President Joe Biden has said he has "thoroughly reviewed" the credentials of four Black women in the running to replace Justice Steven Breyer, who is retiring from the Supreme Court. He will make his choice known at the end of February.
With the Senate split 50-50 and Sen. Ben Ray Luján, D-N.M., away from Washington, D.C., for at least a few more weeks while he recovers from a stroke, Republicans' attitudes to Breyer's potential successor has come under intense focus.
Sen. Lindsey Graham, R-S.C., who sits on the Senate Judiciary Committee, believes J. Michelle Childs, a federal judge serving in South Carolina, is eminently qualified to be on the nation's highest court.
"I have told [Biden] and his team that if you nominate Michelle Childs, she will be in the liberal camp, for sure, but she has a hell of a story," Graham said Sunday on ABC. "And she would be somebody, I think, that could bring the Senate together and probably get more than 60 votes."
Among the justices on Biden's short list, Childs is considered the most moderate, and she has been criticized by progressives and labor groups who say her record is not sufficiently supportive of worker rights.
Childs, who sits on the U.S. District Court for the District of South Carolina and is a graduate of the University of South Carolina, is backed by House Majority Whip James Clyburn, D-S.C., and Sen. Tim Scott, R-S.C.
Two other candidates, U.S. Court of Appeals Judge Ketanji Brown Jackson and California Supreme Court Justice Leondra Kruger, could be supported by moderate Republicans, according to The Hill.
Last year, GOP Sens. Susan Collins (Maine) and Lisa Murkowski (Alaska), as well as Graham, supported Ketanji Brown Jackson's nomination to the U.S. Court of Appeals for the D.C. Circuit.
Former House Speaker Paul Ryan, R-Wis., spoke highly of the judge during her 2012 confirmation hearing to be a district judge.
Ryan, who was then-presidential candidate Mitt Romney's running mate, told the Senate Judiciary Committee his "praise for Ketanji’s intellect, for her character, for her integrity, it is unequivocal."
Kruger, meanwhile, who sits on the California Supreme Court, is considered a centrist with a record of interpreting the law as written.
"It's fair to call her the median justice on a centrist court, one who looks for consensus, and who reads the law faithfully and applies it impartially without regard to what policy or position that outcome might favor or disadvantage.
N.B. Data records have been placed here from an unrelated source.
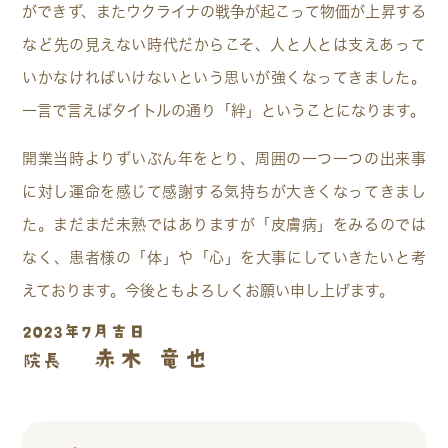
ができず、またウクライナの戦争が起こって物価が上昇する
など先の見えない時代だからこそ、人と人とは支えあって
いかなければいけないという思いが強くなってきました。
一言で言えばタイトルの通り「絆」ということになります。
開業当時よりずいぶん年をとり、周囲の一つ一つの出来事
に対し運命を感じて感謝する気持ちが大きくなってきまし
た。まだまだ未熟ではありますが「皮膚病」をみるのでは
なく、患者様の「体」や「心」を大事にしていきたいと考
えております。今後ともよろしくお願い申し上げます。
2023年7月吉日
赤木 竜也
院長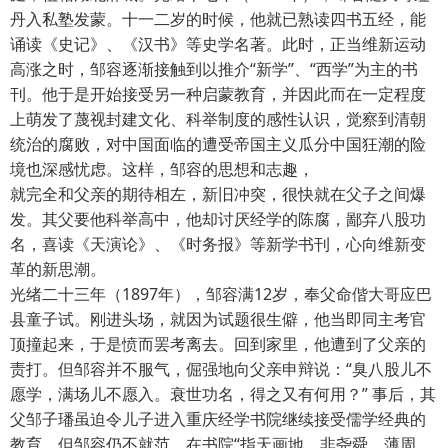
丹入私塾发蒙。十一二岁的时候，他就已熟读四书五经，能
诵读《史记》、《汉书》等史学名著。此时，正当维新运动
高涨之时，邹容逐渐接触到以推介“新学”、“西学”为主的书
刊。他于是开始接受另一种启蒙教育，并因此而在一定程度
上萌发了蔑视封建文化、科举制度的感性认识，觉察到清朝
统治的腐败，对中国面临的遭受帝国主义瓜分中国狂潮的险
境也深感忧虑。这样，邹容的思想和志趣，
就完全和父亲的期待相左，新旧冲突，很快就在父子之间爆
发。其父要他科举高中，他却讨厌经学的陈腐，鄙弃八股功
名，喜读《天演论》、《时务报》等新学书刊，心向维新变
革的新思潮。
光绪二十三年（1897年），邹容满12岁，奉父命偕大哥应巴
县童子试。刚进头场，就因为试题很生僻，他当即同主考官
顶撞起来，于是愤而罢考离去。回到家里，他遭到了父亲的
责打。但邹容并不服气，倔强地向父亲申辩说：“臭八股儿不
愿学，满场儿不愿入。衰世功名，得之又有何用？” 事后，其
父邹子璠虽迫令儿子进入重庆经学书院继续接受儒学经典的
教育，但邹容仍不就范，在书院“指天画地，非尧舜，薄周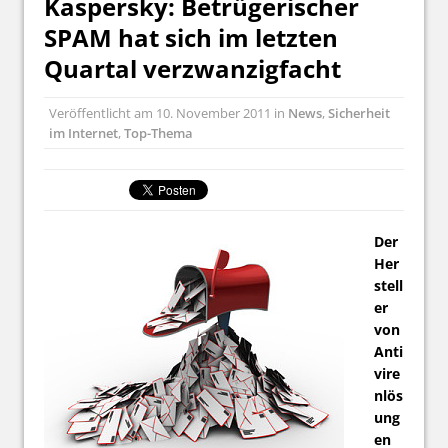
Kaspersky: Betrügerischer
SPAM hat sich im letzten
Quartal verzwanzigfacht
Veröffentlicht am
10. November 2011
in
News
,
Sicherheit
im Internet
,
Top-Thema
Der
Her
stell
er
von
Anti
vire
nlös
ung
en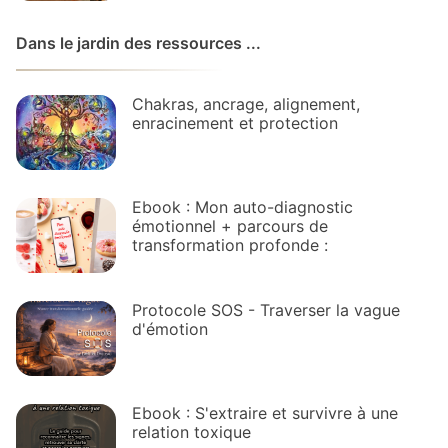
Dans le jardin des ressources ...
Chakras, ancrage, alignement,
enracinement et protection
Ebook : Mon auto-diagnostic
émotionnel + parcours de
transformation profonde :
Protocole SOS - Traverser la vague
d'émotion
Ebook : S'extraire et survivre à une
relation toxique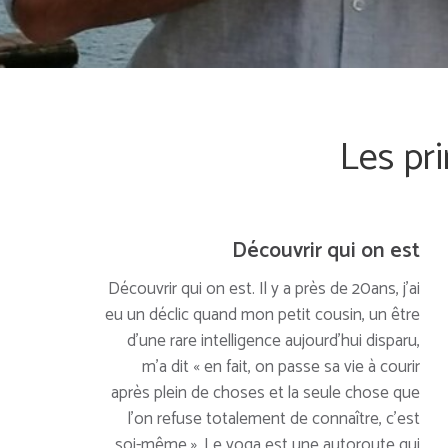
Les pri
Découvrir qui on est
Découvrir qui on est. Il y a près de 20ans, j’ai
eu un déclic quand mon petit cousin, un être
d’une rare intelligence aujourd’hui disparu,
m’a dit « en fait, on passe sa vie à courir
après plein de choses et la seule chose que
l’on refuse totalement de connaître, c’est
soi-même ». Le yoga est une autoroute qui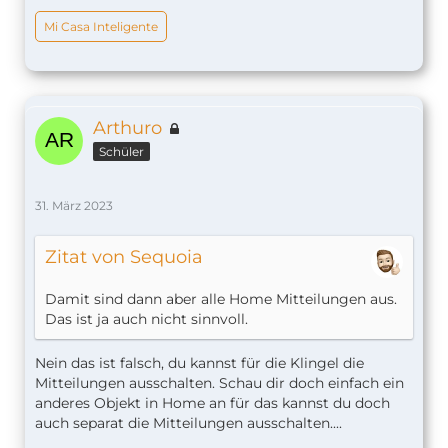
Mi Casa Inteligente
Arthuro
Schüler
31. März 2023
Zitat von Sequoia
Damit sind dann aber alle Home Mitteilungen aus.
Das ist ja auch nicht sinnvoll.
Nein das ist falsch, du kannst für die Klingel die
Mitteilungen ausschalten. Schau dir doch einfach ein
anderes Objekt in Home an für das kannst du doch
auch separat die Mitteilungen ausschalten....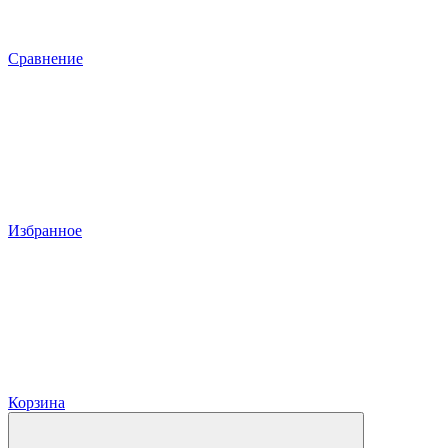
Сравнение
Избранное
Корзина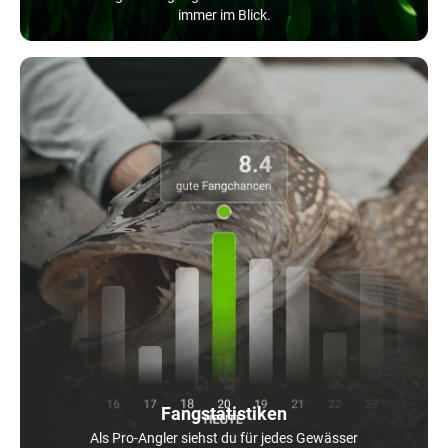
immer im Blick.
Fangstatistiken
Als Pro-Angler siehst du für jedes Gewässer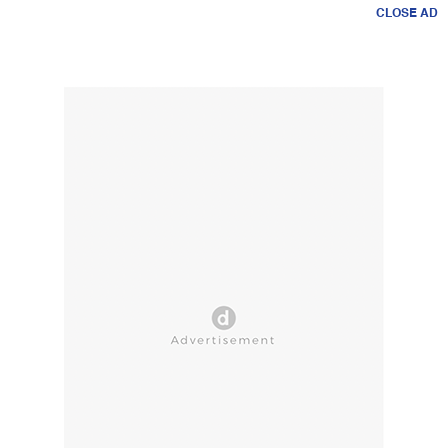
CLOSE AD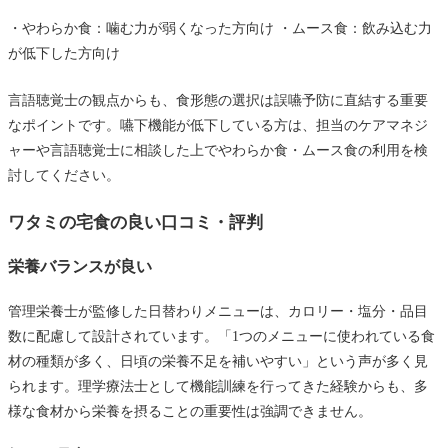
・やわらか食：噛む力が弱くなった方向け ・ムース食：飲み込む力
が低下した方向け
言語聴覚士の観点からも、食形態の選択は誤嚥予防に直結する重要
なポイントです。嚥下機能が低下している方は、担当のケアマネジ
ャーや言語聴覚士に相談した上でやわらか食・ムース食の利用を検
討してください。
ワタミの宅食の良い口コミ・評判
栄養バランスが良い
管理栄養士が監修した日替わりメニューは、カロリー・塩分・品目
数に配慮して設計されています。「1つのメニューに使われている食
材の種類が多く、日頃の栄養不足を補いやすい」という声が多く見
られます。理学療法士として機能訓練を行ってきた経験からも、多
様な食材から栄養を摂ることの重要性は強調できません。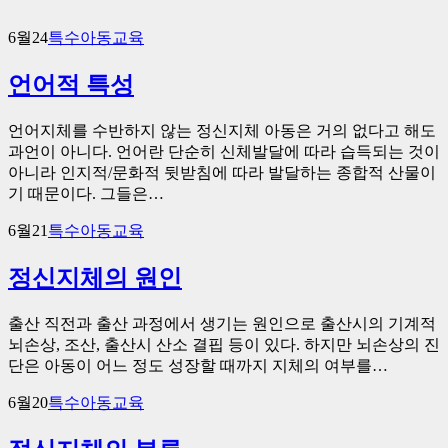
6월
24
특수아동교육
언어적 특성
언어지체를 수반하지 않는 정신지체 아동은 거의 없다고 해도
과언이 아니다. 언어란 단순히 신체발달에 따라 습득되는 것이
아니라 인지적/문화적 뒷받침에 따라 발달하는 종합적 산물이
기 때문이다. 그들은…
6월
21
특수아동교육
정신지체의 원인
출산 직전과 출산 과정에서 생기는 원인으로 출산시의 기계적
뇌손상, 조산, 출산시 산소 결핍 등이 있다. 하지만 뇌손상의 진
단은 아동이 어느 정도 성장할 때까지 지체의 여부를…
6월
20
특수아동교육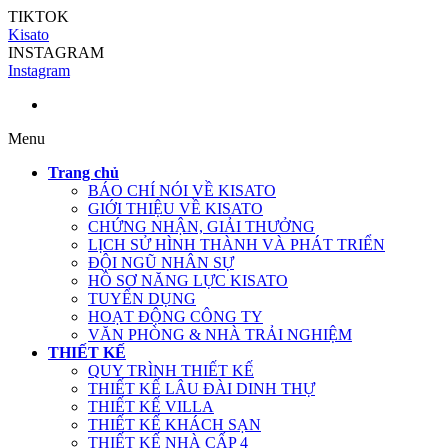
TIKTOK
Kisato
INSTAGRAM
Instagram
Menu
Trang chủ
BÁO CHÍ NÓI VỀ KISATO
GIỚI THIỆU VỀ KISATO
CHỨNG NHẬN, GIẢI THƯỞNG
LỊCH SỬ HÌNH THÀNH VÀ PHÁT TRIỂN
ĐỘI NGŨ NHÂN SỰ
HỒ SƠ NĂNG LỰC KISATO
TUYỂN DỤNG
HOẠT ĐỘNG CÔNG TY
VĂN PHÒNG & NHÀ TRẢI NGHIỆM
THIẾT KẾ
QUY TRÌNH THIẾT KẾ
THIẾT KẾ LÂU ĐÀI DINH THỰ
THIẾT KẾ VILLA
THIẾT KẾ KHÁCH SẠN
THIẾT KẾ NHÀ CẤP 4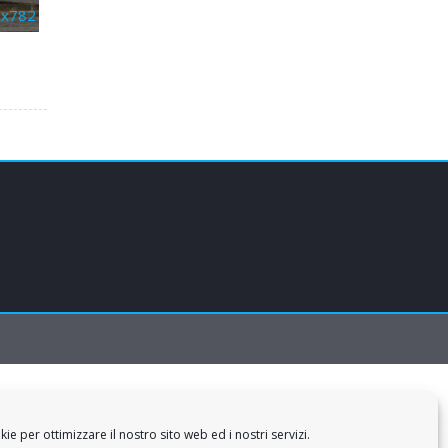
3x782
e per ottimizzare il nostro sito web ed i nostri servizi.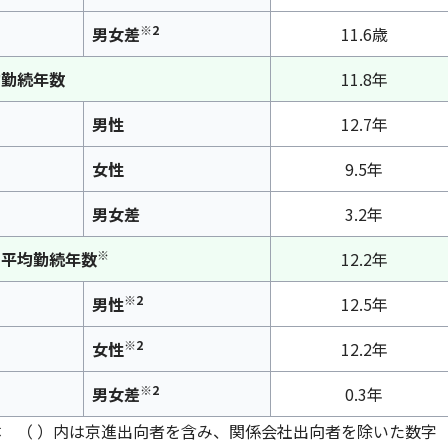
※2
男女差
11.6歳
均勤続年数
11.8年
男性
12.7年
女性
9.5年
男女差
3.2年
※
の平均勤続年数
12.2年
※2
男性
12.5年
※2
女性
12.2年
※2
男女差
0.3年
体 （ ）内は京進出向者を含み、関係会社出向者を除いた数字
A neutral arbiter like that should appeal to anyone," said David A. Carrillo, executive director of the California Constitution Center.
Kruger could also appeal to members of either party who are in favor of seeing at least one Supreme Court justice with time spent on a state bench rather than the federal bench.
The California Constitution Center and Hastings Law Journal described her as having a moderate approach.
"Our substantive review shows that Justice Kruger in general reaches results that are evenly distributed among liberal and conservative positions, and that those results flow from a neutral approach to reading the law," the analysis stated.